[Skeletal landmark data]
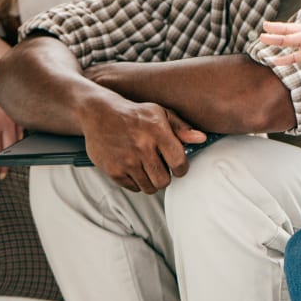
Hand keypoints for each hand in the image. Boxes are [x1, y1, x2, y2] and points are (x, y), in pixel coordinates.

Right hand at [75, 88, 206, 194]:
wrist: (99, 113)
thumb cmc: (133, 114)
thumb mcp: (160, 113)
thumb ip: (182, 127)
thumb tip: (201, 138)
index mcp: (157, 131)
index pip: (179, 163)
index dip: (181, 168)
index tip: (177, 165)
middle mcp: (142, 147)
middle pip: (164, 181)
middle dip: (165, 176)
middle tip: (161, 167)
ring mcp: (126, 160)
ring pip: (149, 187)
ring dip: (151, 180)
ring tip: (147, 167)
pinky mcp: (113, 170)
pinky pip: (133, 188)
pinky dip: (136, 181)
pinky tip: (134, 168)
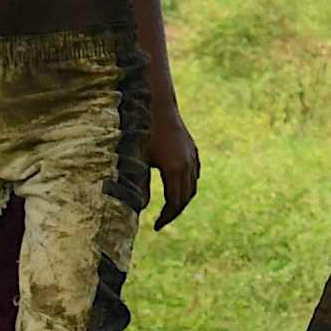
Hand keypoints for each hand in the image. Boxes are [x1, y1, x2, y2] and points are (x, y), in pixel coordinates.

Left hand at [144, 108, 201, 227]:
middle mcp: (187, 164)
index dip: (167, 217)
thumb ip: (139, 185)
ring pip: (193, 184)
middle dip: (175, 211)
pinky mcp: (190, 147)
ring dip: (183, 198)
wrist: (157, 103)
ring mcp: (191, 154)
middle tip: (162, 221)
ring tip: (170, 207)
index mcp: (175, 169)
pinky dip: (189, 183)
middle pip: (186, 196)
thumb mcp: (136, 160)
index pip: (175, 202)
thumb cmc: (142, 131)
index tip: (156, 226)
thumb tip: (141, 207)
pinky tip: (180, 184)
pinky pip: (195, 171)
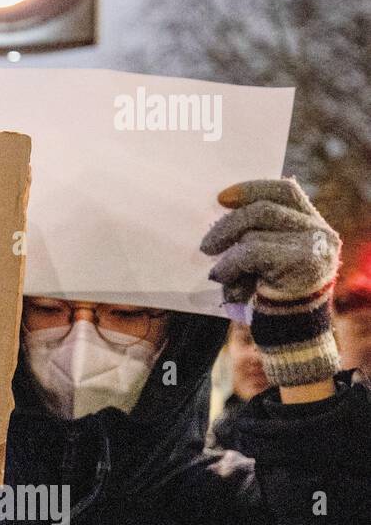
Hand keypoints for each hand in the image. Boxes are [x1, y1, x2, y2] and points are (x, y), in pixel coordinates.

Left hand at [201, 178, 340, 394]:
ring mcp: (315, 246)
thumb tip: (218, 210)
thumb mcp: (260, 260)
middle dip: (227, 224)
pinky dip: (230, 265)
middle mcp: (319, 230)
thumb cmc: (268, 296)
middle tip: (205, 245)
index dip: (250, 188)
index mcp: (310, 223)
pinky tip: (222, 279)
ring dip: (227, 251)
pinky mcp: (304, 262)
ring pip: (255, 230)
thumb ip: (253, 233)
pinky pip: (252, 252)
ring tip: (216, 271)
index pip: (284, 189)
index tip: (220, 198)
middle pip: (264, 208)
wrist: (290, 335)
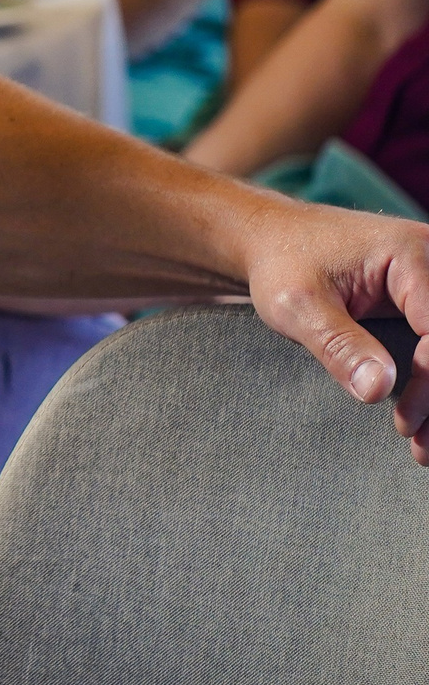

_Task objective_
Retype the records above line for line and exactly, omitting their pictures.

_Your solution_
Hand keypoints for each hand in the image. Boxes are [x1, y1, x2, y2] and points are (x, y), in pixel coordinates.

Right hand at [75, 88, 206, 194]:
wrist: (99, 113)
thumb cmc: (133, 114)
thumb mcp: (160, 113)
thumb ip: (182, 127)
thumb tip: (201, 138)
index mcp: (157, 131)
index pip: (179, 163)
index dip: (181, 168)
index tip: (177, 165)
middle mcp: (142, 147)
middle pip: (164, 181)
middle dip: (165, 176)
middle tip: (161, 167)
ring mcp: (126, 160)
ring pip: (149, 187)
ring dip: (151, 180)
ring tip: (147, 167)
pinky mcp: (113, 170)
pinky pip: (133, 188)
pinky dip: (136, 181)
pinky tip: (134, 168)
Hand keypoints for each hand in the image. Boxes are [x1, y1, x2, y2] and points are (x, y), in pixel coordinates.

Left hand at [144, 108, 201, 227]:
middle mcp: (187, 164)
index dip: (167, 217)
thumb ip: (139, 185)
ring pip: (193, 184)
middle dip: (175, 211)
pinky mcp: (190, 147)
ring dip: (183, 198)
wrist: (157, 103)
ring mcp: (191, 154)
middle tip: (162, 221)
ring tip: (170, 207)
index mcp: (175, 169)
pinky dip: (189, 183)
middle pip: (186, 196)
thumb mcp: (136, 160)
index pip: (175, 202)
thumb cmc: (142, 131)
index tip: (156, 226)
thumb tip: (141, 207)
pinky tip: (180, 184)
pinky pip: (195, 171)
Hand keypoints for each hand in the image. Boxes are [x1, y1, x2, y2] and points are (x, y), in pixel coordinates.

Left hand at [201, 178, 340, 394]:
ring mcp: (315, 246)
thumb tip: (218, 210)
thumb mcp: (260, 260)
middle dip: (227, 224)
pinky dip: (230, 265)
middle mcp: (319, 230)
thumb cmc: (268, 296)
middle tip: (205, 245)
index dip: (250, 188)
index mcp: (310, 223)
pinky tip: (222, 279)
ring dip: (227, 251)
pinky mcp: (304, 262)
ring pip: (255, 230)
thumb ip: (253, 233)
pinky pip: (252, 252)
ring tip: (216, 271)
index pip: (284, 189)
index tip: (220, 198)
middle pip: (264, 208)
wrist: (290, 335)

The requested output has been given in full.